## What needs to be done
Filter the records below for the word "dees". Keep each line that has it.

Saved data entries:

☆ ☆ ☆ ☆ ☆ ☆ ☆

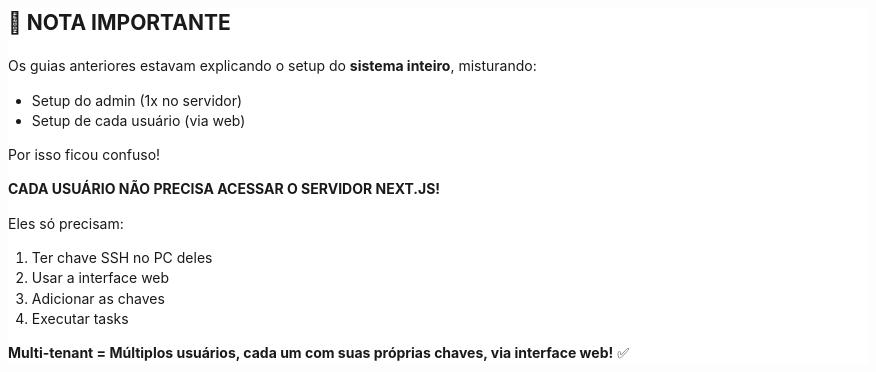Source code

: 
## 📝 NOTA IMPORTANTE

Os guias anteriores estavam explicando o setup do **sistema inteiro**, misturando:
- Setup do admin (1x no servidor)
- Setup de cada usuário (via web)

Por isso ficou confuso!

**CADA USUÁRIO NÃO PRECISA ACESSAR O SERVIDOR NEXT.JS!**

Eles só precisam:
1. Ter chave SSH no PC deles
2. Usar a interface web
3. Adicionar as chaves
4. Executar tasks

**Multi-tenant = Múltiplos usuários, cada um com suas próprias chaves, via interface web!** ✅
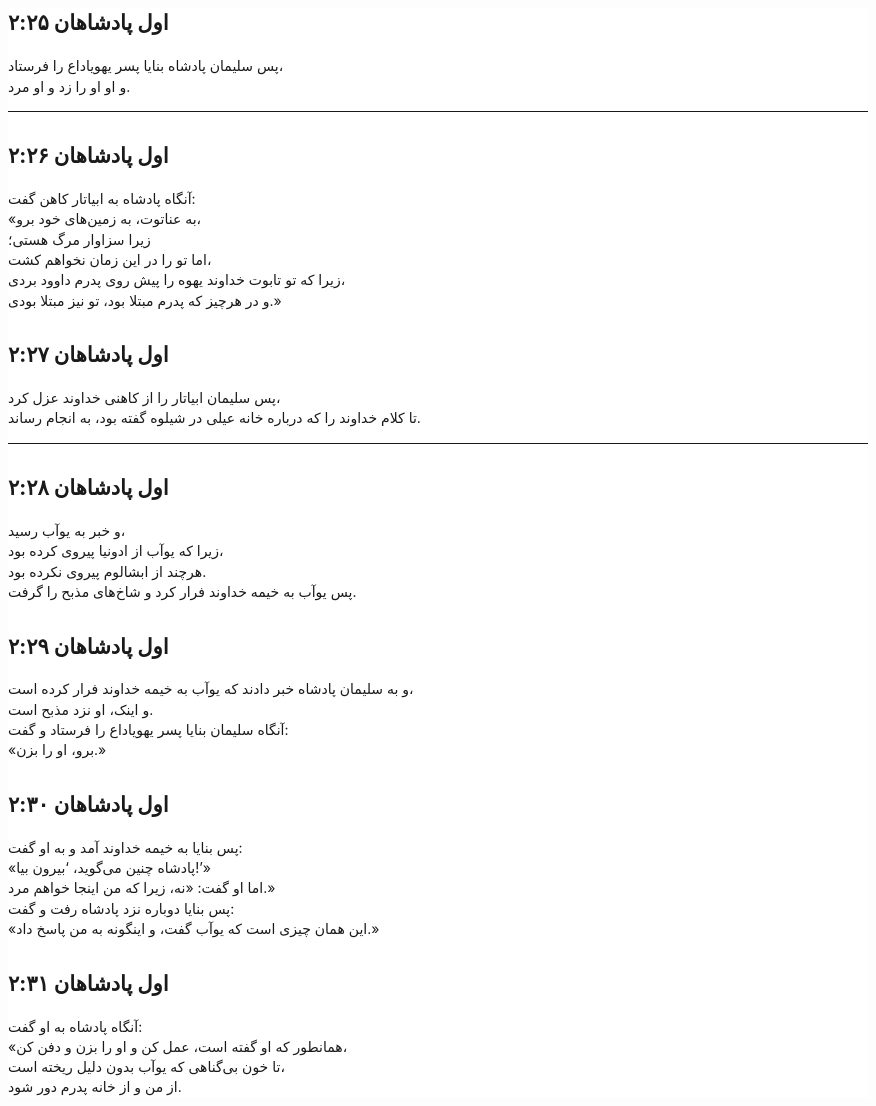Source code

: ## اول پادشاهان ۲:۲۵

پس سلیمان پادشاه بنایا پسر یهویاداع را فرستاد،  
و او او را زد و او مرد.

---

## اول پادشاهان ۲:۲۶

آنگاه پادشاه به ابیاتار کاهن گفت:  
«به عناتوت، به زمین‌های خود برو،  
زیرا سزاوار مرگ هستی؛  
اما تو را در این زمان نخواهم کشت،  
زیرا که تو تابوت خداوند یهوه را پیش روی پدرم داوود بردی،  
و در هر‌چیز که پدرم مبتلا بود، تو نیز مبتلا بودی.»

## اول پادشاهان ۲:۲۷

پس سلیمان ابیاتار را از کاهنی خداوند عزل کرد،  
تا کلام خداوند را که درباره خانه عیلی در شیلوه گفته بود، به انجام رساند.

---

## اول پادشاهان ۲:۲۸

و خبر به یوآب رسید،  
زیرا که یوآب از ادونیا پیروی کرده بود،  
هرچند از ابشالوم پیروی نکرده بود.  
پس یوآب به خیمه خداوند فرار کرد و شاخ‌های مذبح را گرفت.

## اول پادشاهان ۲:۲۹

و به سلیمان پادشاه خبر دادند که یوآب به خیمه خداوند فرار کرده است،  
و اینک، او نزد مذبح است.  
آنگاه سلیمان بنایا پسر یهویاداع را فرستاد و گفت:  
«برو، او را بزن.»

## اول پادشاهان ۲:۳۰

پس بنایا به خیمه خداوند آمد و به او گفت:  
«پادشاه چنین می‌گوید، ‘بیرون بیا!’»  
اما او گفت: «نه، زیرا که من اینجا خواهم مرد.»  
پس بنایا دوباره نزد پادشاه رفت و گفت:  
«این همان چیزی است که یوآب گفت، و اینگونه به من پاسخ داد.»

## اول پادشاهان ۲:۳۱

آنگاه پادشاه به او گفت:  
«همانطور که او گفته است، عمل کن و او را بزن و دفن کن،  
تا خون بی‌گناهی که یوآب بدون دلیل ریخته است،  
از من و از خانه پدرم دور شود.

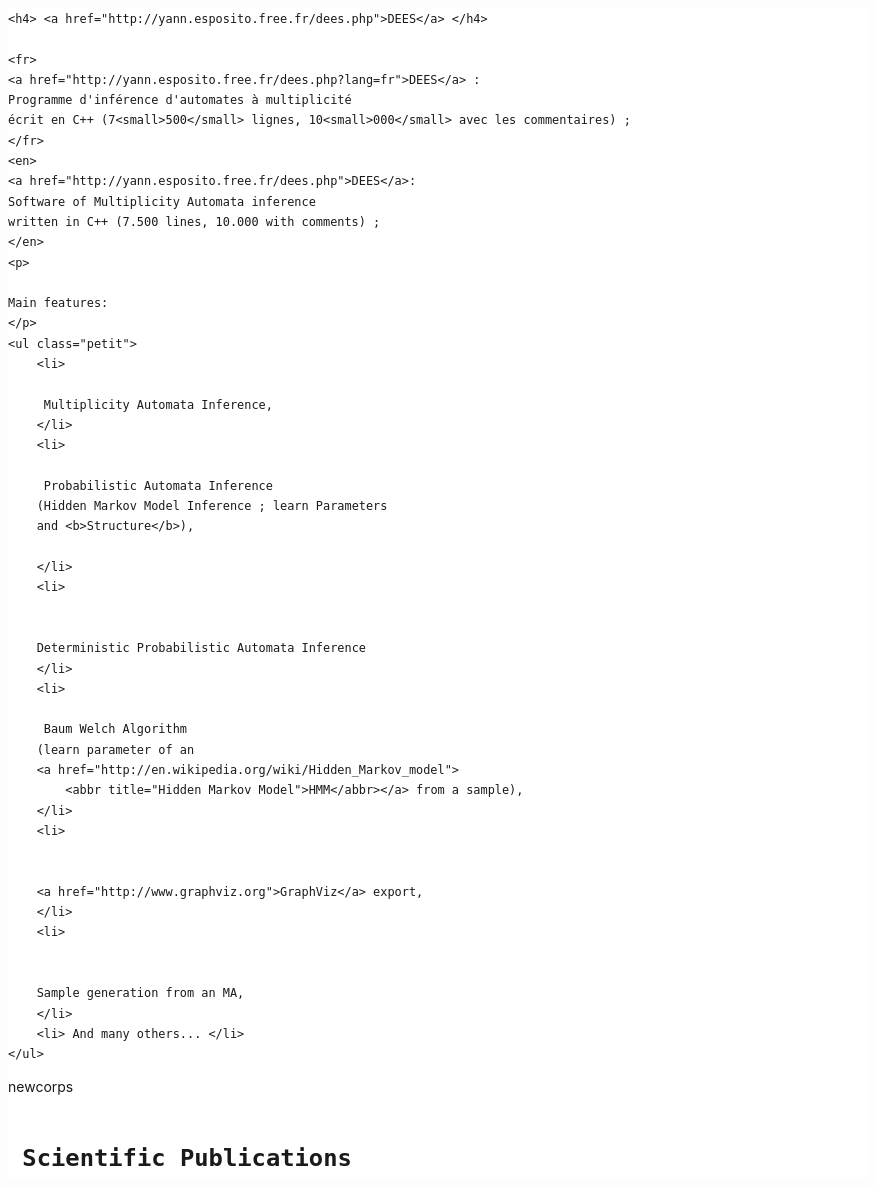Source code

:     <h4> <a href="http://yann.esposito.free.fr/dees.php">DEES</a> </h4>

    <fr>
    <a href="http://yann.esposito.free.fr/dees.php?lang=fr">DEES</a> :
    Programme d'inférence d'automates à multiplicité 
    écrit en C++ (7<small>500</small> lignes, 10<small>000</small> avec les commentaires) ; 
    </fr>
    <en>
    <a href="http://yann.esposito.free.fr/dees.php">DEES</a>:
    Software of Multiplicity Automata inference 
    written in C++ (7.500 lines, 10.000 with comments) ; 
    </en>
    <p>
    
    Main features: 
    </p>
    <ul class="petit">
        <li>
        
         Multiplicity Automata Inference, 
        </li>
        <li>
        
         Probabilistic Automata Inference 
        (Hidden Markov Model Inference ; learn Parameters 
        and <b>Structure</b>), 
        
        </li>
        <li>
        
         
        Deterministic Probabilistic Automata Inference 
        </li>
        <li>
        
         Baum Welch Algorithm
        (learn parameter of an 
        <a href="http://en.wikipedia.org/wiki/Hidden_Markov_model">
            <abbr title="Hidden Markov Model">HMM</abbr></a> from a sample), 
        </li>
        <li>
        
         
        <a href="http://www.graphviz.org">GraphViz</a> export, 
        </li>
        <li>
        
         
        Sample generation from an MA, 
        </li>
        <li> And many others... </li>
    </ul>

newcorps

<h1>
    
     Scientific Publications 
</h1>
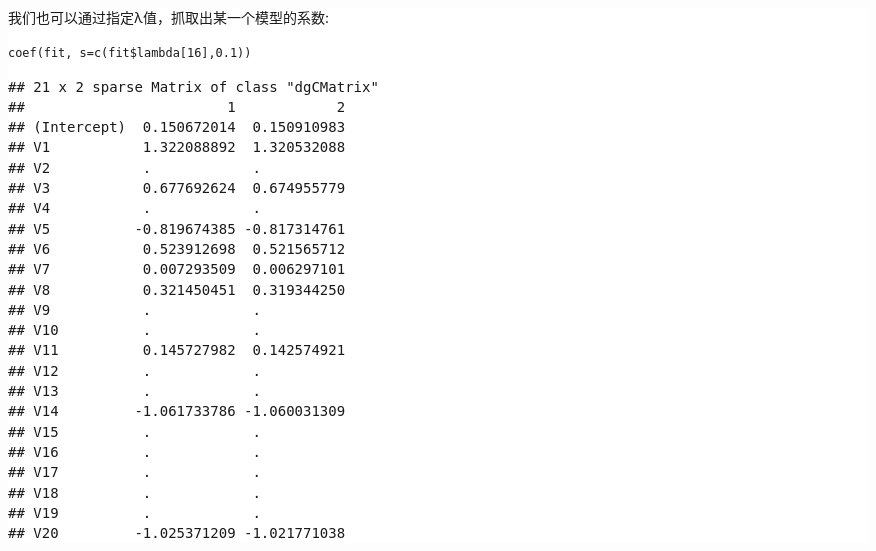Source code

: 我们也可以通过指定λ值，抓取出某一个模型的系数:

<pre><code class="r">coef(fit, s=c(fit$lambda[16],0.1))</code></pre>

<pre>## 21 x 2 sparse Matrix of class "dgCMatrix"
##                        1            2
## (Intercept)  0.150672014  0.150910983
## V1           1.322088892  1.320532088
## V2           .            .          
## V3           0.677692624  0.674955779
## V4           .            .          
## V5          -0.819674385 -0.817314761
## V6           0.523912698  0.521565712
## V7           0.007293509  0.006297101
## V8           0.321450451  0.319344250
## V9           .            .          
## V10          .            .          
## V11          0.145727982  0.142574921
## V12          .            .          
## V13          .            .          
## V14         -1.061733786 -1.060031309
## V15          .            .          
## V16          .            .          
## V17          .            .          
## V18          .            .          
## V19          .            .          
## V20         -1.025371209 -1.021771038</pre>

☆ ☆ ☆ ☆ ☆ ☆ ☆

## Result for this task
:     <h4> <a href="http://yann.esposito.free.fr/dees.php">DEES</a> </h4>
    <a href="http://yann.esposito.free.fr/dees.php?lang=fr">DEES</a> :
    <a href="http://yann.esposito.free.fr/dees.php">DEES</a>:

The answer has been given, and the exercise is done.